— What you need to do —
Would you set down the data that follows, word for word, without any pictures?

[Opening Collected data section]

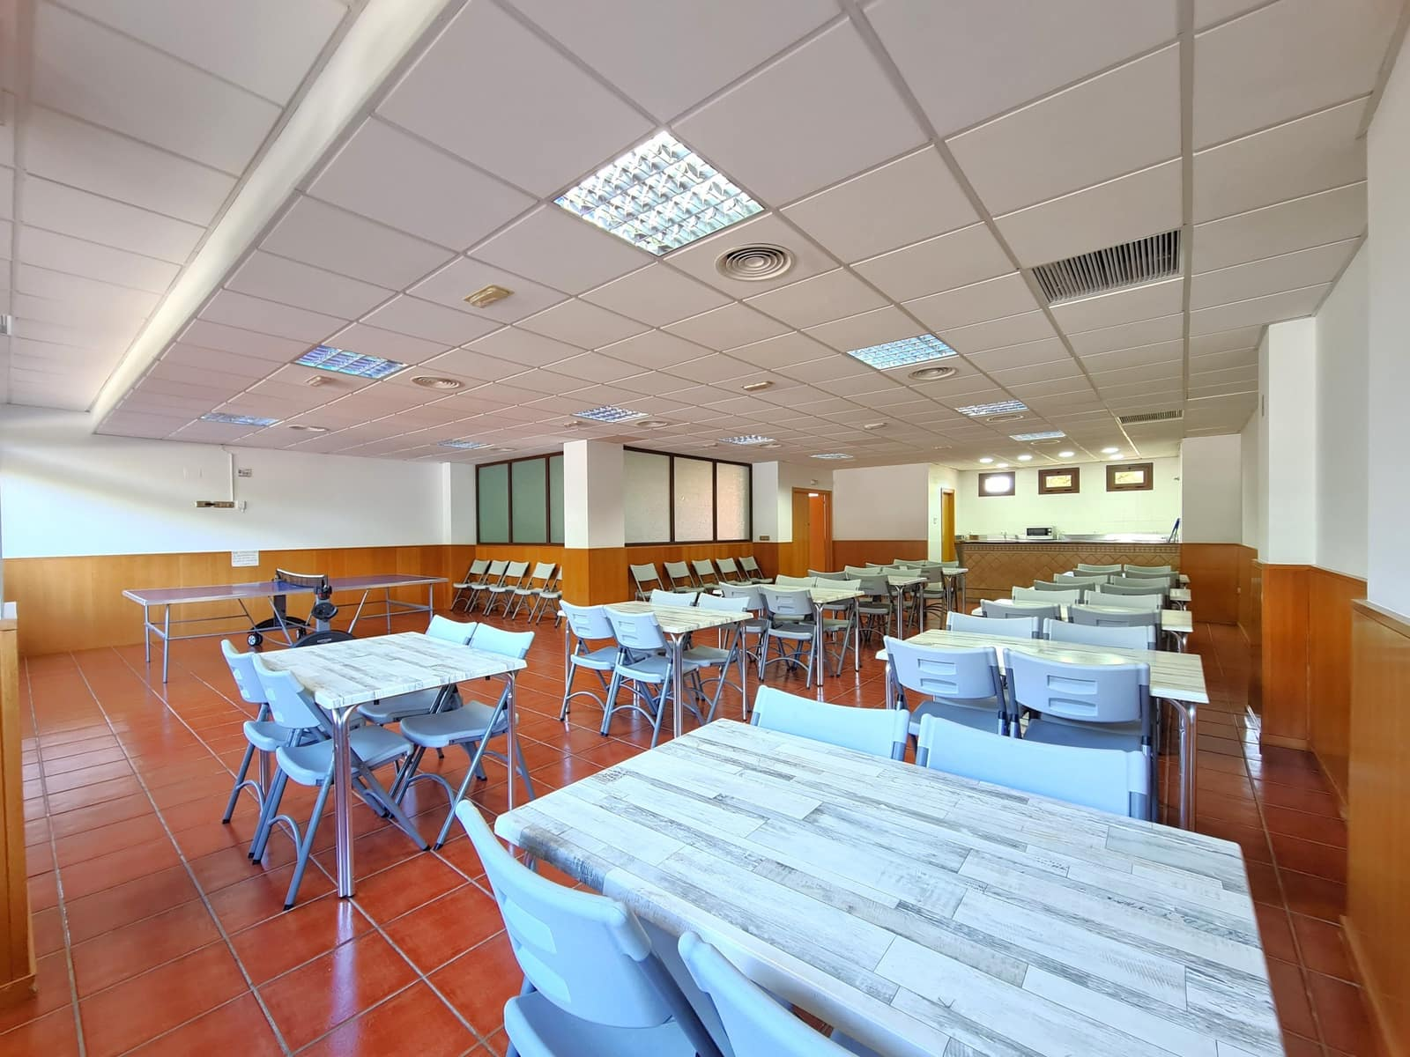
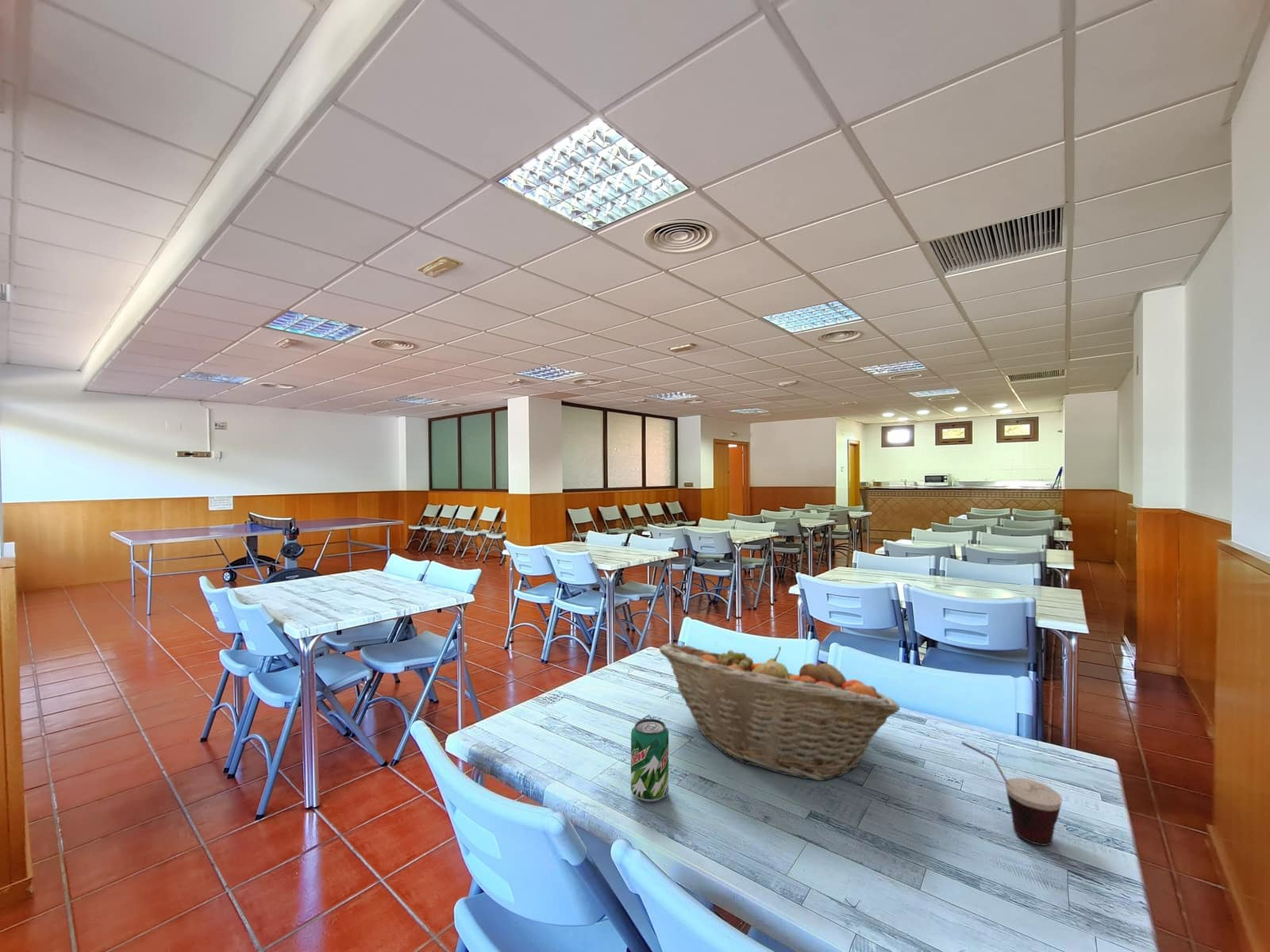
+ beverage can [630,718,669,803]
+ fruit basket [659,642,901,781]
+ cup [960,741,1063,846]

[Closing Collected data section]

— Answer to the problem —
+ beverage can [630,718,669,803]
+ fruit basket [659,642,901,781]
+ cup [960,741,1063,846]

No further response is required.